On 1st November 2018, at the Honorable Cámara de Diputados de la Nación – the low chamber of the Argentine Congreso Nacional –, within the framework of the Parliamentary Speaker’s Summit and Forum at the G20, the conference “Towards the Creation of a Latin American and Caribbean Criminal Court Against Transnational Organized Crime” took place. This event brought together various parliamentarians and ambassadors from the region, as well as important Argentine officials, including the Vice President of Argentina, Gabriela Michetti; the Minister of Justice and Human Rights, Germán Garavano; the Minister of Foreign Affairs, Jorge Faurie; and the Secretary of Public Ethics, Transparency and Fight against Corruption, Laura Alonso.

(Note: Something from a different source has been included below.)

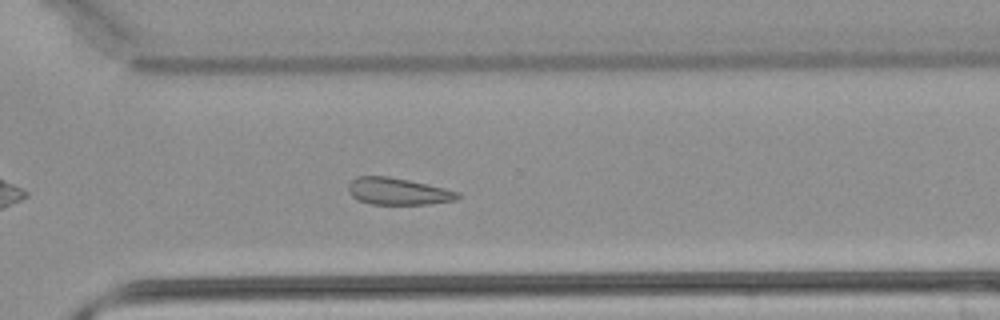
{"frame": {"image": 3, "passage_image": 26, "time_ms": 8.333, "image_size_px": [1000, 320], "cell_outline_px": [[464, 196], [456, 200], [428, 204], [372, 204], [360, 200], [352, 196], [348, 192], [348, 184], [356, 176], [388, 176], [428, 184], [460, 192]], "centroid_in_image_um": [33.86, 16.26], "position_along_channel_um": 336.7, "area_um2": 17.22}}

During the opening session, Camila López Badra, Executive Director of the NGO Democracia Global and Coordinator of the COPLA campaign, emphasized first the important role of her organization: it is responsible for promoting the project and committed to “develop a legal instrument to ensure the arrest and prosecution of key members of criminal groups”. She added that the COPLA would be “a complementary Court that cooperates with national jurisdictions, an independent and flexible Court that is not subordinated to any regional organism”. Furthermore, López Badra argued that this regional Court “will have jurisdiction to prosecute any organized criminal group that commits illicit drugs, arms, human, child and cultural property trafficking, and money laundering”. After presenting the key points of the COPLA campaign, the Executive Director stated that “Latin America is home to only 9% of the world population, yet 33% of all homicides are committed in our region”. Therefore, “today, the fight for human rights is the fight against organized crime”.

The preliminary project of the COPLA Statute was drafted by a group of legal experts on international law, criminal law and regional integration coordinated by Christian Cao. He noted that “nowadays, organized crime groups are in search of large amounts of money to broaden and keep committing transnational crimes” and further stressed, for that reason, that “the creation of a complementary court to prosecute key members of criminal groups is a twenty-first century requirement”.

Nicolás Cordini defined the concept of “organized crime group” as an “association or gang of three or more people with some level of internal organization and whose purpose is to commit any of the crimes covered by the Statute”. Sabina Romero emphasized that the Court is intended “to judge any person who directs, organizes or manages a criminal organization” and “to cooperate with national courts as the enabling clause enshrined in the preliminary project is applicable whenever a state is unable or unwilling to judge these crimes”.

Octavio Silitti reviewed the mechanisms that trigger the jurisdiction of the Court. On the one hand, he noted that a regional institution of this nature “requires a strong and independent Office of the Prosecutor and an accusatory system where the power of investigation falls fully and exclusively on the Public Prosecutor”. On the other hand, he pointed that the Court would intervene “when a Member State refers the case to the Office of the Prosecutor, which shall initiate an investigation”.

The closing remarks of the first round of speakers were made by the Argentine Minister of Foreign Affairs and Worship, who emphasized the need to achieve consensus within societies: “without consensus, widespread issues cannot be tackled. Therefore, we adhere to this initiative because we understand it is a way to build consensus”.

The second round of speakers featured the intervention of the Argentine Minister of Justice and Human Rights, who declared that COPLA is a “very valuable” initiative, stressing that “Latin America is one of the most violent regions of the world, with the highest number of intentional homicides, mostly related to organized crime”. In addition, Alonso stated that “crime has become transnational” and that COPLA could be “an excellent instrument” to fight corruption at the regional level.

Vice President Gabriela Michetti, one of the first supporters of the initiative, closed the event stating that “COPLA could be a very effective instrument to make progress in the path of fighting against organized crime.” Fernando Iglesias, Argentine MP and Director of the COPLA campaign, acknowledged the support for the campaign and invited the parliamentarians to adhere to the “Declaration of Buenos Aires”, which was signed by 19 of them from Argentina, Ecuador, Bolivia, Paraguay and Venezuela, as well as by ambassadors from the Dominican Republic, Honduras and Nicaragua at Buenos Aires.